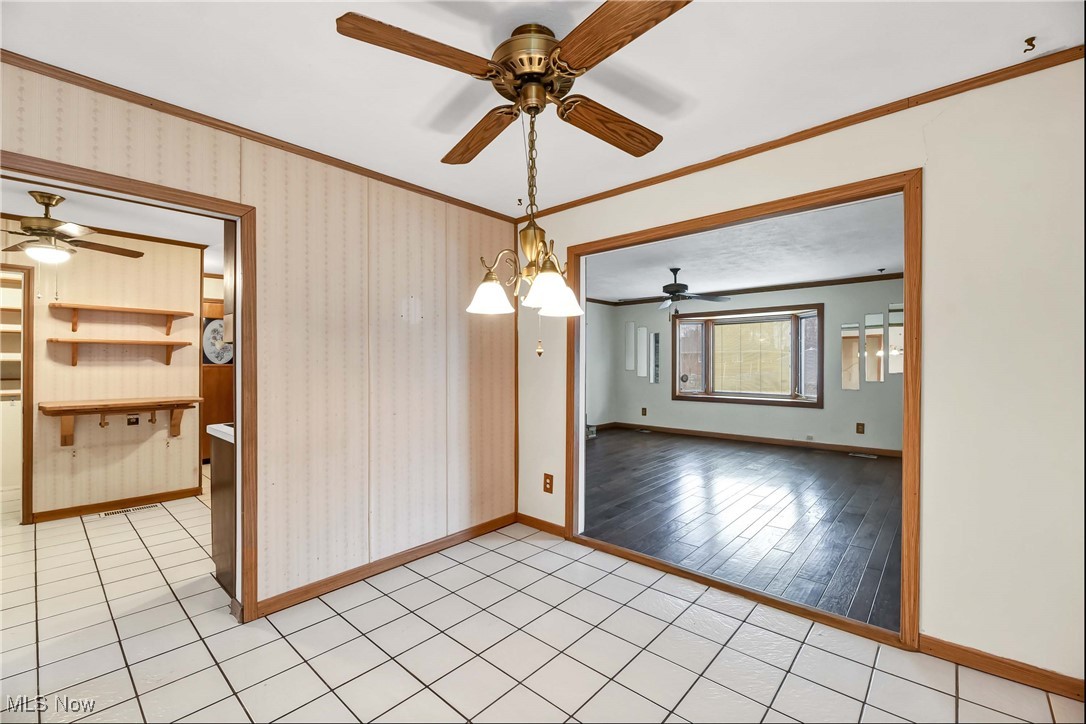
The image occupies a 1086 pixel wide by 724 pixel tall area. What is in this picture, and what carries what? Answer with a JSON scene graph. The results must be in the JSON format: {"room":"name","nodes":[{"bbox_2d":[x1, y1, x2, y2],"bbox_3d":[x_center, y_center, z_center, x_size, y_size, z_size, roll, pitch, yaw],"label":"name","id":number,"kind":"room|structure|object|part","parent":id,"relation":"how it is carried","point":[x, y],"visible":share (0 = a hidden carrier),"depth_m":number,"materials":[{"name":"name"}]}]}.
{"room":"dining room","nodes":[
{"label":"dining room","id":0,"kind":"room"},
{"bbox_2d":[1,228,204,520],"bbox_3d":[-4.176,0.075,3.397,0.118,2.450,2.352,0,0,41],"label":"kitchen wall","id":1,"kind":"structure","parent":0,"point":[190,471],"depth_m":3.71,"materials":[{"name":"beige paper"}]},
{"bbox_2d":[0,274,22,400],"bbox_3d":[-5.386,-0.108,3.961,0.378,1.264,1.077,0,0,41],"label":"built-in shelf","id":2,"kind":"object","parent":1,"relation":"attached to","point":[9,309],"visible":0.65,"depth_m":4.14,"materials":[{"name":"white wood"}]},
{"bbox_2d":[0,265,34,522],"bbox_3d":[-4.427,0.291,3.163,0.189,2.016,0.853,0,0,41],"label":"door frame","id":3,"kind":"structure","parent":1,"relation":"attached to","point":[24,402],"depth_m":3.37,"materials":[{"name":"brown wood"}]},
{"bbox_2d":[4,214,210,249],"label":"crown molding","id":4,"kind":"structure","parent":1,"relation":"attached to","point":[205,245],"depth_m":3.79,"materials":[{"name":"brown wood"}]},
{"bbox_2d":[33,487,201,521],"bbox_3d":[-3.822,1.261,3.717,0.017,0.079,1.066,0,0,41],"label":"baseboard","id":5,"kind":"structure","parent":1,"relation":"attached to","point":[179,492],"depth_m":3.75,"materials":[{"name":"brown wood"}]},
{"bbox_2d":[39,396,199,446],"bbox_3d":[-3.580,0.515,3.644,0.333,0.372,0.986,0,0,41],"label":"wall shelf","id":6,"kind":"object","parent":1,"relation":"attached to","point":[64,414],"visible":0.98,"depth_m":3.54,"materials":[{"name":"brown wood"}]},
{"bbox_2d":[48,301,193,335],"bbox_3d":[-3.663,-0.358,3.709,0.261,0.216,0.896,0,0,41],"label":"wall shelf","id":7,"kind":"object","parent":1,"relation":"attached to","point":[126,309],"visible":0.98,"depth_m":3.61,"materials":[{"name":"brown wood"}]},
{"bbox_2d":[50,336,194,368],"bbox_3d":[-3.653,-0.080,3.700,0.270,0.228,0.926,0,0,41],"label":"wall shelf","id":8,"kind":"object","parent":1,"relation":"attached to","point":[73,340],"visible":0.97,"depth_m":3.61,"materials":[{"name":"brown wood"}]},
{"bbox_2d":[126,414,139,425],"bbox_3d":[-3.658,0.516,3.773,0.013,0.094,0.083,0,0,41],"label":"wall outlet","id":9,"kind":"object","parent":1,"relation":"attached to","point":[137,418],"visible":0.89,"depth_m":3.77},
{"bbox_2d":[0,177,225,269],"bbox_3d":[-3.395,-1.196,3.377,4.019,0.101,3.165,0,0,41],"label":"hallway ceiling","id":10,"kind":"structure","parent":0,"point":[139,229],"depth_m":3.41,"materials":[{"name":"white paint"}]},
{"bbox_2d":[0,191,145,264],"bbox_3d":[-3.437,-0.890,2.906,1.057,0.515,1.065,0,0,41],"label":"ceiling fan","id":11,"kind":"object","parent":10,"relation":"hanging from","point":[49,224],"visible":1,"depth_m":2.87,"materials":[{"name":"metal"}]},
{"bbox_2d":[1,61,516,623],"bbox_3d":[-1.448,0.073,2.186,0.127,2.461,3.656,0,0,41],"label":"left wall","id":12,"kind":"structure","parent":0,"point":[389,332],"depth_m":2.49,"materials":[{"name":"beige paper"}]},
{"bbox_2d":[0,151,255,627],"bbox_3d":[-1.825,0.286,1.846,0.171,2.057,1.044,0,0,41],"label":"door frame","id":13,"kind":"structure","parent":12,"relation":"attached to","point":[236,250],"depth_m":2.13,"materials":[{"name":"brown wood"}]},
{"bbox_2d":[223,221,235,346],"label":"upper cabinet","id":14,"kind":"object","parent":12,"relation":"attached to","point":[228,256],"visible":0.14,"depth_m":2.43,"materials":[{"name":"brown wood"}]},
{"bbox_2d":[0,50,520,222],"bbox_3d":[-1.390,-1.137,2.241,0.037,0.050,3.184,0,0,41],"label":"crown molding","id":15,"kind":"structure","parent":12,"relation":"attached to","point":[177,112],"depth_m":2.01,"materials":[{"name":"brown wood"}]},
{"bbox_2d":[252,512,517,619],"bbox_3d":[-0.879,1.257,2.750,0.015,0.083,1.963,0,0,41],"label":"baseboard","id":16,"kind":"structure","parent":12,"relation":"attached to","point":[372,570],"depth_m":2.57,"materials":[{"name":"brown wood"}]},
{"bbox_2d":[0,473,1084,723],"bbox_3d":[-1.642,1.341,2.404,8.559,0.097,4.547,0,0,41],"label":"tile floor","id":17,"kind":"structure","parent":0,"point":[630,693],"depth_m":1.91,"materials":[{"name":"tile"}]},
{"bbox_2d":[95,503,159,518],"bbox_3d":[-3.628,1.299,3.696,0.126,0.007,0.394,0,0,41],"label":"floor vent","id":18,"kind":"object","parent":17,"relation":"in","point":[109,513],"visible":0.98,"depth_m":3.68,"materials":[{"name":"metal"}]},
{"bbox_2d":[201,299,232,462],"bbox_3d":[-4.133,0.264,5.489,0.537,2.094,0.745,0,0,41],"label":"wooden cabinet","id":19,"kind":"object","parent":17,"relation":"on","point":[215,399],"visible":0.21,"depth_m":5.24,"materials":[{"name":"brown wood"}]},
{"bbox_2d":[202,318,231,365],"bbox_3d":[-4.008,-0.260,5.269,0.037,0.587,0.489,0,0,41],"label":"decorative plate","id":20,"kind":"object","parent":19,"relation":"attached to","point":[215,334],"visible":0.58,"depth_m":5.21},
{"bbox_2d":[209,426,235,599],"bbox_3d":[-1.605,0.846,2.689,0.597,0.913,0.710,0,0,41],"label":"base cabinet","id":21,"kind":"object","parent":17,"relation":"on","point":[222,547],"visible":0.17,"depth_m":2.42,"materials":[{"name":"brown wood"}]},
{"bbox_2d":[206,422,233,443],"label":"countertop","id":22,"kind":"structure","parent":21,"relation":"on","point":[219,425],"depth_m":2.38,"materials":[{"name":"white stone"}]},
{"bbox_2d":[1,0,1084,220],"bbox_3d":[-0.111,-1.209,1.167,4.081,0.103,3.750,0,0,41],"label":"ceiling","id":23,"kind":"structure","parent":0,"point":[681,24],"depth_m":1.69,"materials":[{"name":"white paint"}]},
{"bbox_2d":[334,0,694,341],"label":"ceiling fan","id":24,"kind":"object","parent":23,"relation":"hanging from","point":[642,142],"visible":0.99,"depth_m":1.43,"materials":[{"name":"metal"}]},
{"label":"blade","id":25,"kind":"part","parent":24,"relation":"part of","materials":[{"name":"brown wood"}]},
{"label":"blade","id":26,"kind":"part","parent":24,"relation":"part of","materials":[{"name":"brown wood"}]},
{"bbox_2d":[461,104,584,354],"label":"chandelier","id":27,"kind":"object","parent":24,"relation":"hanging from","point":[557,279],"visible":0.99,"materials":[{"name":"gold metal"}]},
{"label":"shade","id":28,"kind":"part","parent":27,"relation":"part of","materials":[{"name":"white glass"}]},
{"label":"shade","id":29,"kind":"part","parent":27,"relation":"part of","materials":[{"name":"white glass"}]},
{"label":"motor housing","id":30,"kind":"part","parent":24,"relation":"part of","materials":[{"name":"gold metal"}]},
{"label":"blade","id":31,"kind":"part","parent":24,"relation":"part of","materials":[{"name":"brown wood"}]},
{"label":"blade","id":32,"kind":"part","parent":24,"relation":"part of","materials":[{"name":"brown wood"}]},
{"bbox_2d":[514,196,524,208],"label":"ceiling hook","id":33,"kind":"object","parent":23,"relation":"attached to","point":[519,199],"visible":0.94,"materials":[{"name":"brown metal"}]},
{"bbox_2d":[1023,36,1035,52],"bbox_3d":[1.760,-1.147,1.528,0.029,0.043,0.040,0,0,41],"label":"ceiling hook","id":34,"kind":"object","parent":23,"relation":"attached to","point":[1031,39],"visible":0.98,"depth_m":1.52,"materials":[{"name":"brown metal"}]},
{"bbox_2d":[585,300,614,428],"bbox_3d":[-0.103,0.072,6.747,0.120,2.468,4.609,0,0,41],"label":"side wall","id":35,"kind":"structure","parent":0,"point":[591,389],"depth_m":8.03,"materials":[{"name":"white paint"}]},
{"bbox_2d":[576,194,905,305],"bbox_3d":[2.154,-1.233,5.255,5.695,0.106,4.813,0,0,41],"label":"living room ceiling","id":36,"kind":"structure","parent":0,"point":[866,264],"depth_m":4.68,"materials":[{"name":"white paint"}]},
{"bbox_2d":[648,268,731,313],"bbox_3d":[1.618,-0.862,5.268,1.237,0.606,1.226,0,0,41],"label":"ceiling fan","id":37,"kind":"object","parent":36,"relation":"hanging from","point":[668,286],"visible":0.99,"depth_m":5.16,"materials":[{"name":"metal"}]},
{"bbox_2d":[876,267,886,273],"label":"ceiling hook","id":38,"kind":"object","parent":36,"relation":"attached to","point":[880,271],"visible":0.99,"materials":[{"name":"black"}]},
{"bbox_2d":[583,427,903,629],"bbox_3d":[2.009,1.325,4.949,5.252,0.084,4.930,0,0,41],"label":"wood floor","id":39,"kind":"structure","parent":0,"point":[821,461],"depth_m":3.58,"materials":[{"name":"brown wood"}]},
{"bbox_2d":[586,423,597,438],"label":"stone hearth","id":40,"kind":"object","parent":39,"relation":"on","point":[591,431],"visible":0.32,"depth_m":7.00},
{"bbox_2d":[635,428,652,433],"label":"floor vent","id":41,"kind":"object","parent":39,"relation":"in","point":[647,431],"visible":0.97,"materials":[{"name":"metal"}]},
{"bbox_2d":[849,452,877,458],"bbox_3d":[4.407,1.288,5.813,0.347,0.009,0.131,0,0,41],"label":"floor vent","id":42,"kind":"object","parent":39,"relation":"in","point":[868,456],"visible":0.98,"depth_m":5.80,"materials":[{"name":"metal"}]},
{"bbox_2d":[593,278,905,453],"bbox_3d":[3.655,0.061,6.672,5.230,2.479,0.140,0,0,41],"label":"far room wall","id":43,"kind":"structure","parent":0,"point":[855,397],"depth_m":6.42,"materials":[{"name":"grey paint"}]},
{"bbox_2d":[624,321,635,371],"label":"mirror","id":44,"kind":"object","parent":43,"relation":"attached to","point":[632,366],"visible":0.98,"depth_m":8.13,"materials":[{"name":"white"}]},
{"bbox_2d":[637,326,647,379],"bbox_3d":[1.886,-0.148,7.943,0.259,0.972,0.029,0,0,41],"label":"wall mirror","id":45,"kind":"object","parent":43,"relation":"attached to","point":[642,343],"visible":0.98,"depth_m":7.93,"materials":[{"name":"white mirror"}]},
{"bbox_2d":[641,407,647,415],"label":"wall outlet","id":46,"kind":"object","parent":43,"relation":"attached to","point":[645,410],"visible":0.98,"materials":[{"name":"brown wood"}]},
{"bbox_2d":[650,333,659,383],"bbox_3d":[2.080,-0.070,7.785,0.153,0.931,0.015,0,0,41],"label":"mirror panel","id":47,"kind":"object","parent":43,"relation":"attached to","point":[657,336],"visible":0.99,"depth_m":7.78,"materials":[{"name":"mirror"}]},
{"bbox_2d":[584,272,906,307],"bbox_3d":[2.958,-1.139,5.631,6.483,0.085,1.760,0,0,41],"label":"crown molding","id":48,"kind":"structure","parent":43,"relation":"attached to","point":[870,279],"depth_m":6.50,"materials":[{"name":"brown wood"}]},
{"bbox_2d":[671,303,822,405],"bbox_3d":[3.298,-0.100,6.937,2.307,1.535,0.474,0,0,41],"label":"bay window","id":49,"kind":"structure","parent":43,"relation":"in","point":[736,399],"depth_m":6.88,"materials":[{"name":"brown"}]},
{"bbox_2d":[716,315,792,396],"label":"window blind","id":50,"kind":"object","parent":49,"relation":"attached to","point":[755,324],"visible":0.96,"depth_m":6.86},
{"bbox_2d":[594,422,903,457],"bbox_3d":[3.685,1.239,6.557,4.463,0.091,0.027,0,0,41],"label":"baseboard","id":51,"kind":"structure","parent":43,"relation":"attached to","point":[761,440],"depth_m":6.72,"materials":[{"name":"brown wood"}]},
{"bbox_2d":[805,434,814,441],"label":"wall outlet","id":52,"kind":"object","parent":43,"relation":"attached to","point":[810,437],"visible":0.99,"depth_m":6.19,"materials":[{"name":"white plastic"}]},
{"bbox_2d":[840,322,860,390],"bbox_3d":[4.365,-0.085,5.998,0.210,0.949,0.011,0,0,41],"label":"mirror","id":53,"kind":"object","parent":43,"relation":"attached to","point":[853,359],"visible":0.98,"depth_m":5.99,"materials":[{"name":"mirror"}]},
{"bbox_2d":[855,422,864,433],"bbox_3d":[4.348,0.906,5.786,0.079,0.142,0.019,0,0,41],"label":"wall outlet","id":54,"kind":"object","parent":43,"relation":"attached to","point":[859,429],"visible":0.97,"depth_m":5.78,"materials":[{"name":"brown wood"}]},
{"bbox_2d":[863,312,883,382],"bbox_3d":[4.557,-0.203,5.814,0.227,0.951,0.011,0,0,41],"label":"mirror","id":55,"kind":"object","parent":43,"relation":"attached to","point":[870,321],"visible":0.98,"depth_m":5.81,"materials":[{"name":"mirror"}]},
{"bbox_2d":[887,303,903,375],"bbox_3d":[4.744,-0.305,5.645,0.239,0.945,0.010,0,0,41],"label":"mirror panel","id":56,"kind":"object","parent":43,"relation":"attached to","point":[891,328],"visible":0.71,"depth_m":5.65,"materials":[{"name":"mirror"}]},
{"bbox_2d":[515,56,1085,693],"bbox_3d":[1.180,0.055,2.373,4.024,2.471,0.124,0,0,41],"label":"right wall","id":57,"kind":"structure","parent":0,"point":[940,623],"depth_m":1.74,"materials":[{"name":"paint"}]},
{"bbox_2d":[516,513,566,536],"bbox_3d":[-0.014,1.255,3.257,0.527,0.080,0.014,0,0,41],"label":"baseboard","id":58,"kind":"structure","parent":57,"relation":"attached to","point":[523,518],"depth_m":3.26,"materials":[{"name":"brown wood"}]},
{"bbox_2d":[543,473,553,493],"bbox_3d":[0.039,0.913,3.176,0.079,0.136,0.010,0,0,41],"label":"wall outlet","id":59,"kind":"object","parent":57,"relation":"attached to","point":[549,478],"visible":0.99,"depth_m":3.17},
{"bbox_2d":[566,168,921,651],"bbox_3d":[0.979,0.227,2.571,1.944,2.096,0.184,0,0,41],"label":"door frame","id":60,"kind":"structure","parent":57,"relation":"in","point":[906,193],"depth_m":2.13,"materials":[{"name":"brown wood"}]},
{"bbox_2d":[517,46,1085,222],"bbox_3d":[1.144,-1.150,2.334,3.483,0.051,0.036,0,0,41],"label":"crown molding","id":61,"kind":"structure","parent":57,"relation":"attached to","point":[802,131],"depth_m":2.01,"materials":[{"name":"brown wood"}]},
{"bbox_2d":[919,634,1085,700],"bbox_3d":[2.096,1.251,1.558,1.074,0.082,0.013,0,0,41],"label":"baseboard","id":62,"kind":"structure","parent":57,"relation":"attached to","point":[1040,674],"depth_m":1.73,"materials":[{"name":"brown wood"}]}
]}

==*==

=== Exercise prompt ===
Across the preceding material, how many lines contain the word "gold"? State the number alone.

=== Result ===
2